Wood's map of 1842 shows a left wing and rear block. In 1889, the New London Inn to the right was joined to the house, rebuilt or enlarged, and the whole was converted to a high-class hotel. This added range is two rooms wide and three rooms deep, with the middle room containing the entrance hall and main staircase. The rear block of 1842 was also rebuilt or converted into a domestic range with direct access to the railway platform behind. The courtyard between it and the 17th-century house is now occupied by a single-storeyed dining room with a covered-in well. The remainder of the building is three storeys high.
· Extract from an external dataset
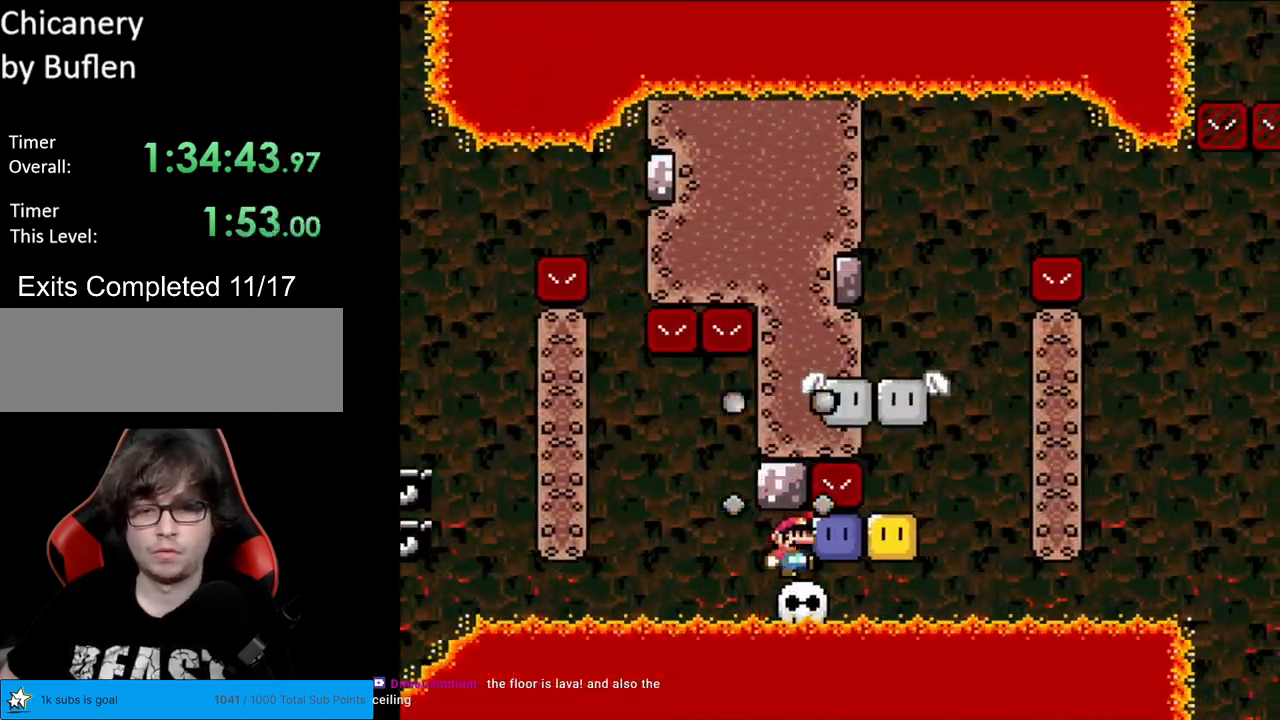
{"buttons": ["Y", "DPAD_LEFT"], "events": [[83, "DPAD_RIGHT", "up"], [100, "Y", "down"], [150, "DPAD_RIGHT", "down"], [150, "Y", "up"], [233, "Y", "down"], [350, "DPAD_RIGHT", "up"], [450, "DPAD_LEFT", "down"]]}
Mid to late 20th-century double doors and a canopy, possibly replacing an earlier entrance, occupy the position of the third window from the right.

Interior

The 17th-century range contains a wooden open-well staircase rising to the garret. The balustrades are very heavily built with pulvinated closed strings, turned balusters, and square newels with flat moulded caps and flower-pendants. The handrail is flat and moulded. Bolection-moulded plaster panels ornament the undersides of flights and landings. A dado with raised bolection-moulded panels rises to two heights on the first-floor landing; upper panels elsewhere are probably 19th or 20th century. At the first floor, double doors give access to each adjacent room, featuring bolection-moulded panels, pulvinated friezes, and broken triangular pediments.
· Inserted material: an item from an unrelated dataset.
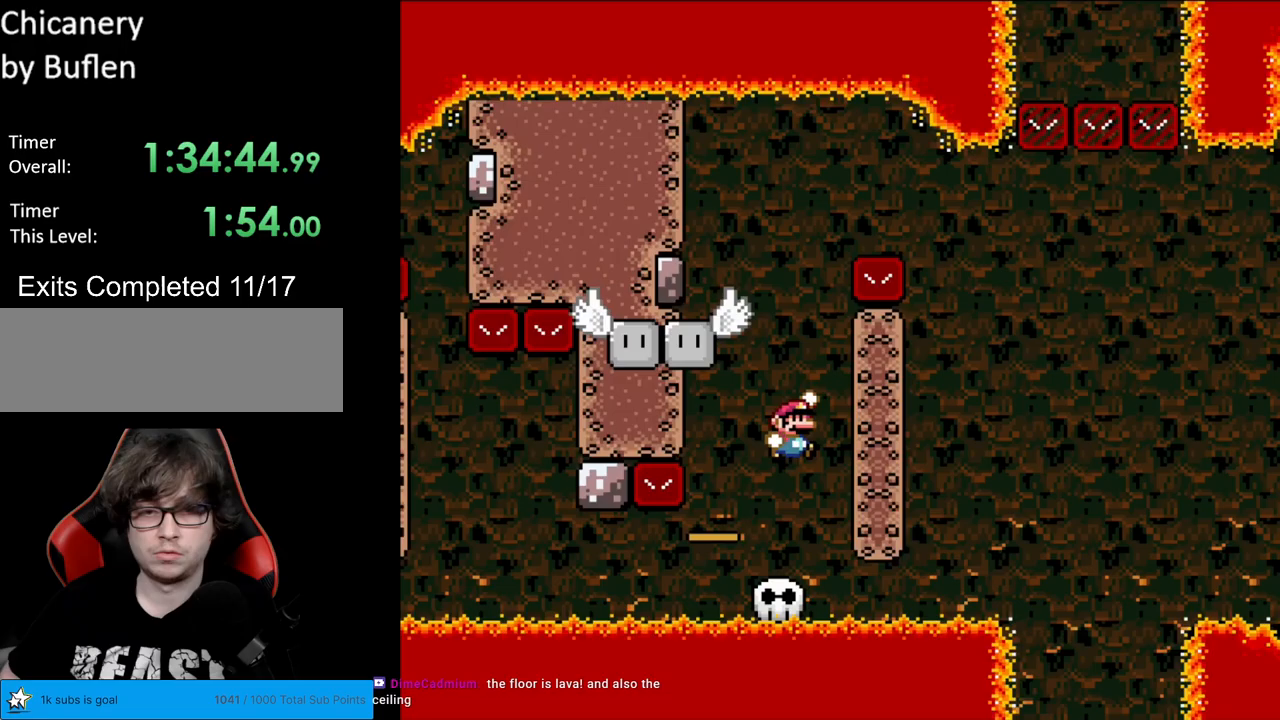
{"buttons": ["B", "Y", "DPAD_RIGHT"], "events": [[50, "DPAD_RIGHT", "up"], [150, "DPAD_LEFT", "down"], [217, "B", "up"], [417, "DPAD_LEFT", "up"], [450, "B", "down"], [467, "DPAD_RIGHT", "down"]]}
The Kingsley Room to the right has raised bolection-moulded panelling of two heights in varnished deal with a boxed cornice. A bolection-moulded wood chimneypiece has an overmantel with a bolection-moulded panel containing an original oil painting of a rural scene. The hearth features black and white diamond paving stones and a 19th-century interior with coloured patterned tiles. Bolection-moulded double doors open to the right. The room also has an original moulded plaster ceiling with enriched ribs and high-relief wired ornaments depicting birds, serpents, cherubs, masks, cartouches, fruit and foliage; a quatrefoil centre panel completes the design. Bolection-moulded panelled shutters are fitted throughout.

The Kingsley Bedroom to the left is closely similar but features painted panelling and plain shutters. Its chimneypiece has no oil painting, but inset is a smaller mid-19th-century white marble chimneypiece with a contemporary keyhole-shaped iron grate. The ceiling has simpler-shaped panels with fewer enrichments and a smaller range of wired ornaments. The front closet to the left also has raised bolection-moulded panelling.

The 1889 extension has a wooden stair in a roughly late 17th-century manner, with ground-floor public rooms finished in the same style. At the rear of the ground floor to the left, three cells with studded wooden doors and inspection hatches survive, probably from the mid-19th century. Wood's map of 1842 identifies the 17th-century building as the 'Old Work House'.

The original house is reputed to have been built for John Davie, a merchant who was mayor in 1688. Its workmanship is of even higher quality than that of the contemporary houses in Bridgeland Street. It contains the best urban plasterwork of its date in Devon, rivalled only by that of the Exeter Customs House. In 1937, Lilian Sheldon described the front as carrying the inscription COLONIAL 1688 HOUSE; a more recent metal plaque reads 'Formerly Colonial Buildings Erected 1698'. Charles Kingsley is traditionally said to have written 'Westward Ho!' in the Kingsley Room, although the local historian W H Rogers disputes this claim.